Determine if Paid Acquisition Works for Your Game

  • Testing during soft marketing is key to figuring out if marketing your game is viable. In this stage, we’ll need to gather an upstream user acquisition funnel and connect it to a downstream in-game performance funnel.
  • Paid user acquisition works when the following proves true: The average lifetime value (LTV) of your users exceed the cost of acquisition (CPI) to acquire a user into the game. As a reminder:
    • LTV = Expected Life x Average Revenue Per User (ARPU)
    • CPI = Impressions x Click Through Rate (CTR) x Install Rate (IR)
    • Player LTV > CPI = Success
    • If user LTV does not surpass CPI, focus on pulling all the levers to bring LTV up or CPI down. Keep testing until this simple equation works out for you. Continue to get a sense of what the conversion rates are in each step along the funnel and the churn rate.
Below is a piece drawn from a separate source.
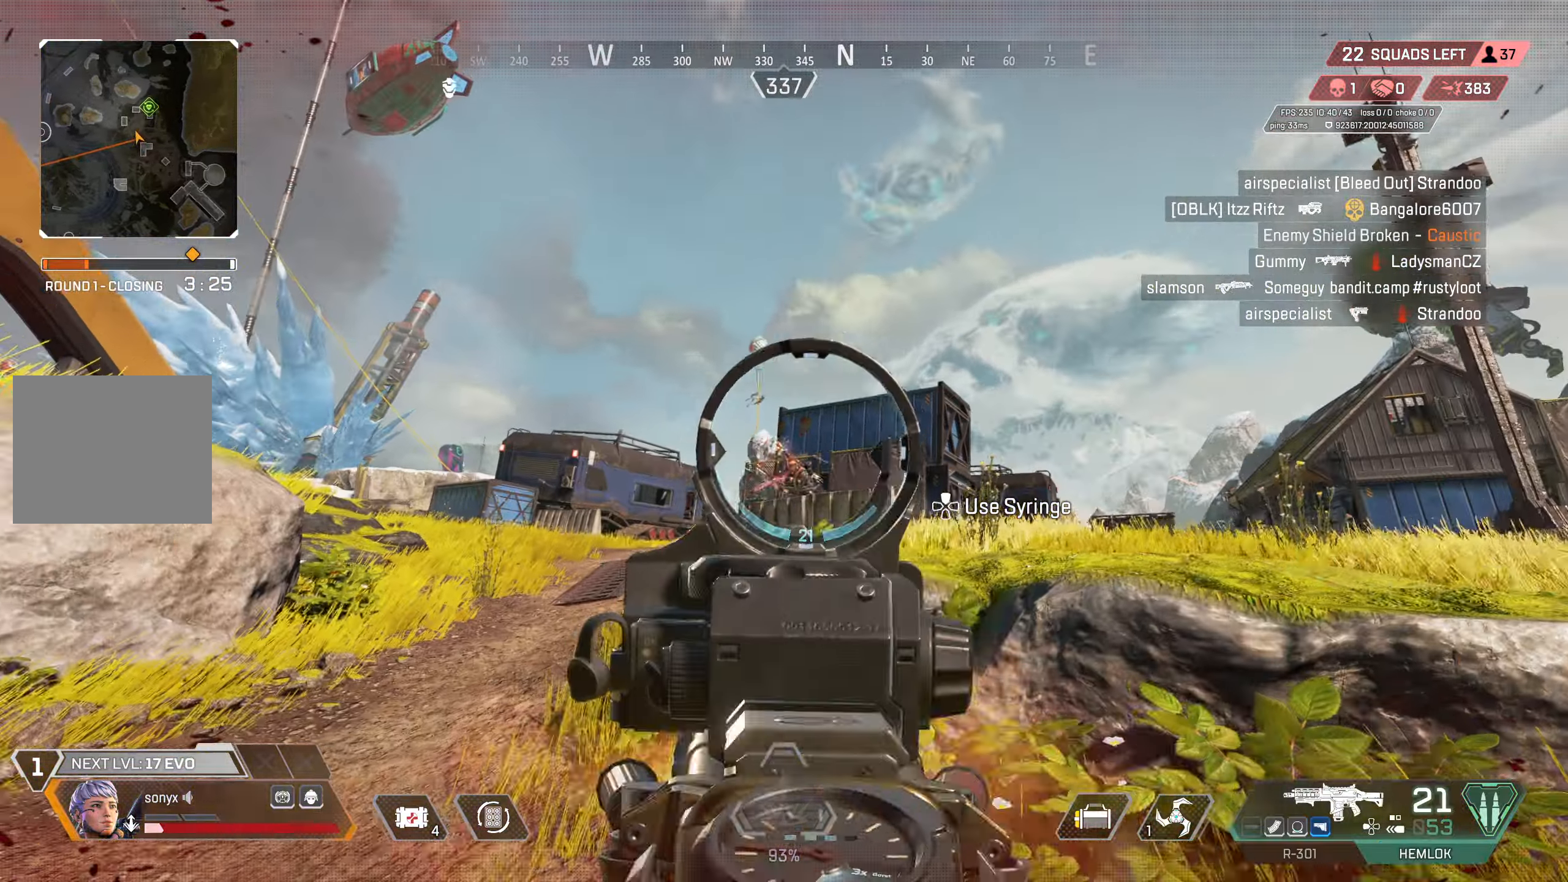
{"buttons": ["L2", "R2"], "left_stick": "right", "right_stick": "center", "events": [[17, "right_stick", "down"], [100, "R2", "up"], [183, "R2", "down"], [283, "R2", "up"], [317, "R2", "down"], [317, "right_stick", "down-left"], [433, "R2", "up"], [483, "R2", "down"], [483, "right_stick", "center"]]}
If it’s not too far off, then it’s worth spending time trying to make the metrics work out through creative testing, landing page optimization, increasing conversion along the steps of your funnel and trying to optimize your traffic sources.

Global Launch

  • You should have a solidified marketing strategy of all your planned activation channels at launch.
  • Update the app store listing with all your best promotional graphics, screenshots, and videos trailers.
  • If your game is featured, congrats! This will provide a strong push of installs for the first 7 days, but it's tough to count on. Allow roughly 4 weeks, though it can be longer before your game establishes an organic baseline of installs.
  • Hopefully, you’re confident of the game’s expected lifetime value (LTV) by now, and it’s time to set goals to acquire as many users as possible at or below that LTV. Begin by testing out networks without commitment to your full budget, then run a test campaign with each network and acquire approximately 1000 users. Compare the lifetime value of those users to your original estimates and revise your CPI accordingly.
  • Keep testing and iterating until you have the best possible marketing mix.